Offerings

Key:
+ subject to prerequisites, co-requisites, exclusions, or professor permission
1L first year required course
a extends over more than one quarter
c/l cross listed
e first-year elective
m seminar
p meets the professional responsibility/ethics requirement
r papers may meet substantial research paper (SRP) graduation requirement
s meets the professional skills requirement
u simulation class
w meets writing project (WP) graduation requirement
x offering available for bidding
(#) the number of Law School credit hours earned for successful completion
  • Leadership

    LAWS 75102 - 01 (2) m, x
    How does one become a leader? Are leaders born or are they made? Do all leaders employ the same leadership style? What is the proper relationship between leaders and those they lead?
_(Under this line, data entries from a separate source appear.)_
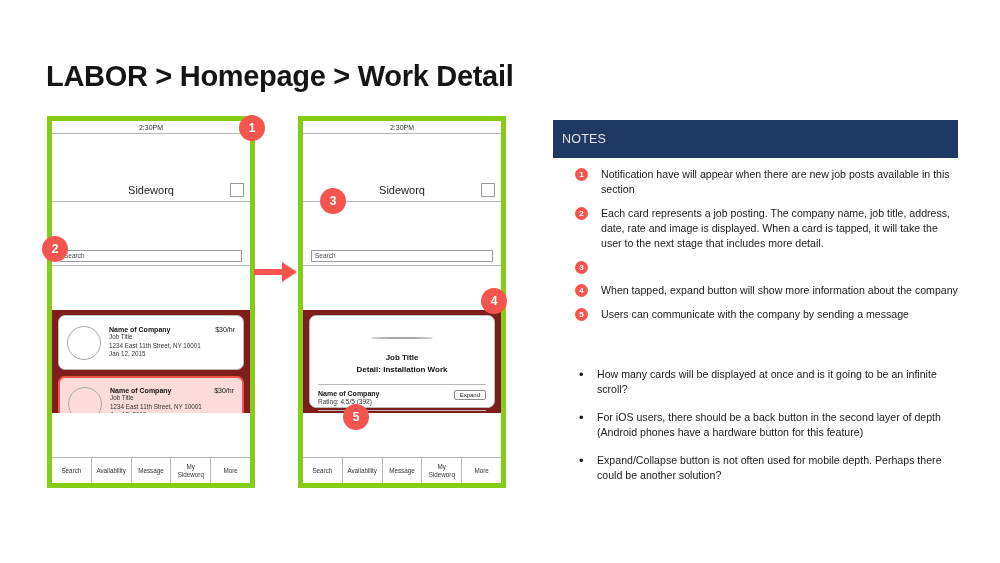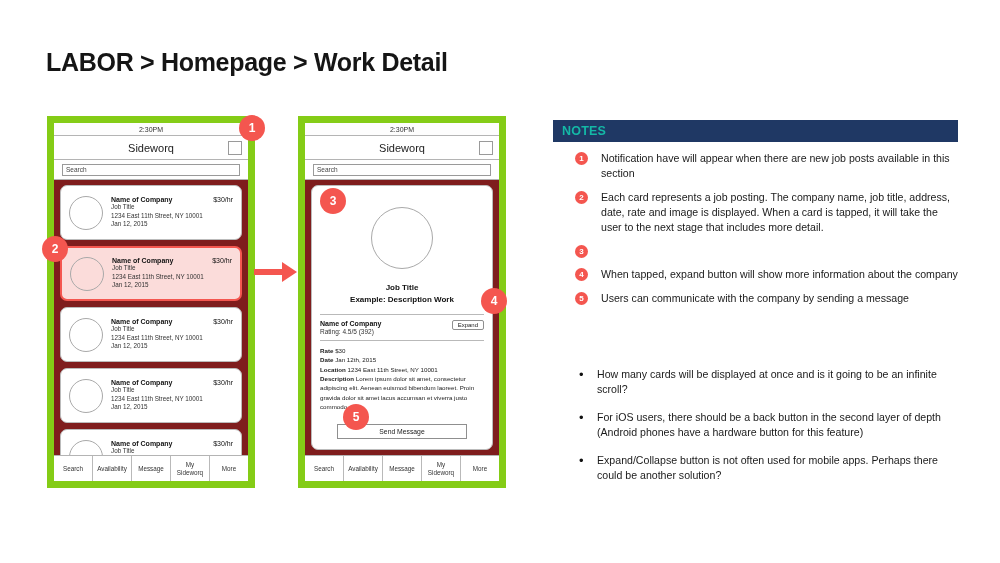"LABOR > Homepage > Work" .page-title { font-size: 25px -> 29px; top: 48px -> 60px }
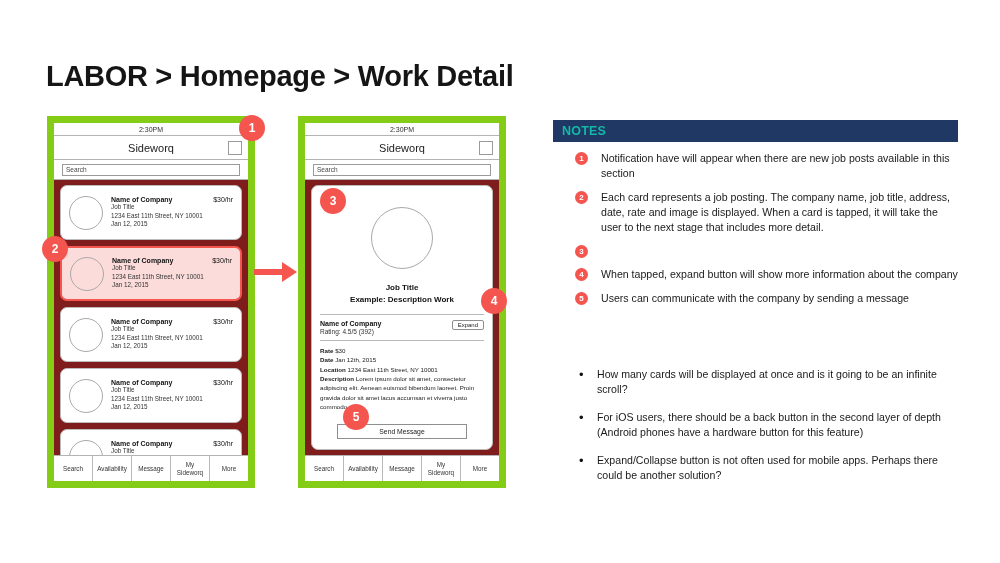"NOTES" .panel-head { color: #14b8a6 -> #e5e5e5; font-weight: 700 -> 400; padding: 4px 9px -> 12px 9px }
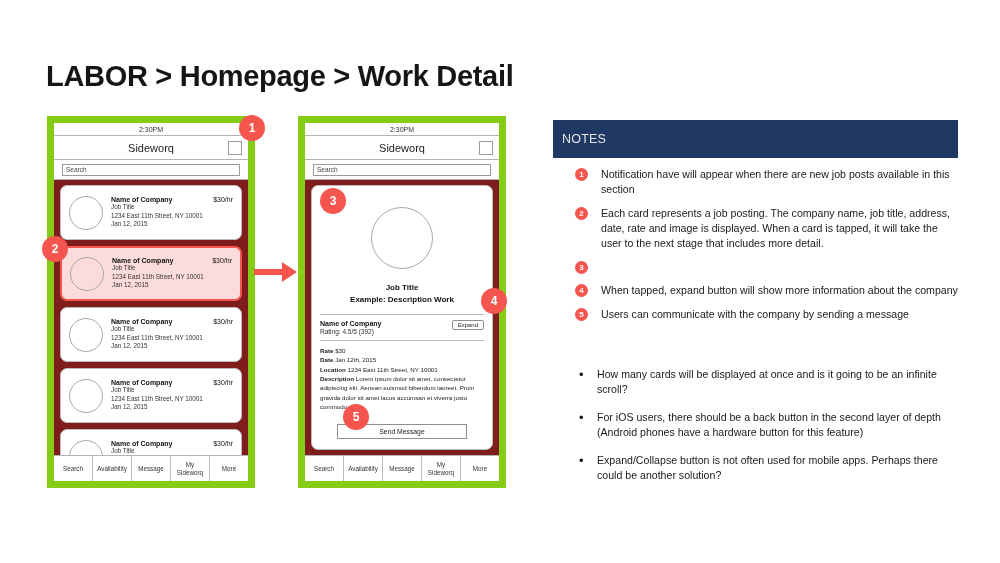"Sideworq" .phone { border: 7px solid #84cc16 -> 5px solid #84cc16; gap: none -> 44px }
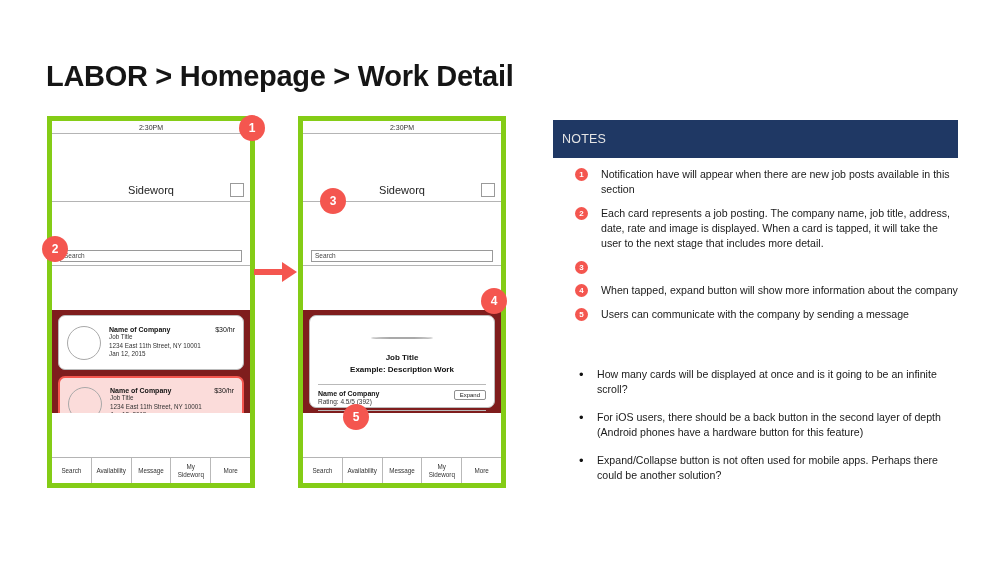"Example: Description Work" div { text: Example: Description -> Detail: Installation }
This seminar will answer these questions by helping students to think critically about what makes for successful leadership and self-aware followership. Lessons and examples are drawn from history, literature, philosophy, politics, business, and law. The seminar is broken into two parts. In the first part, we will examine the moral psychology of leadership by reading works from Adam Smith, Benjamin Franklin, William Shakespeare, and Thorstein Veblen, among others. In the second part, we will examine the perils and possibilities for those who are members, but not heads, of a common enterprise. The authors we will discuss include Frederick Winslow Taylor, Hannah Arendt, Karl Marx, George Orwell, and Barbara Ehrenreich.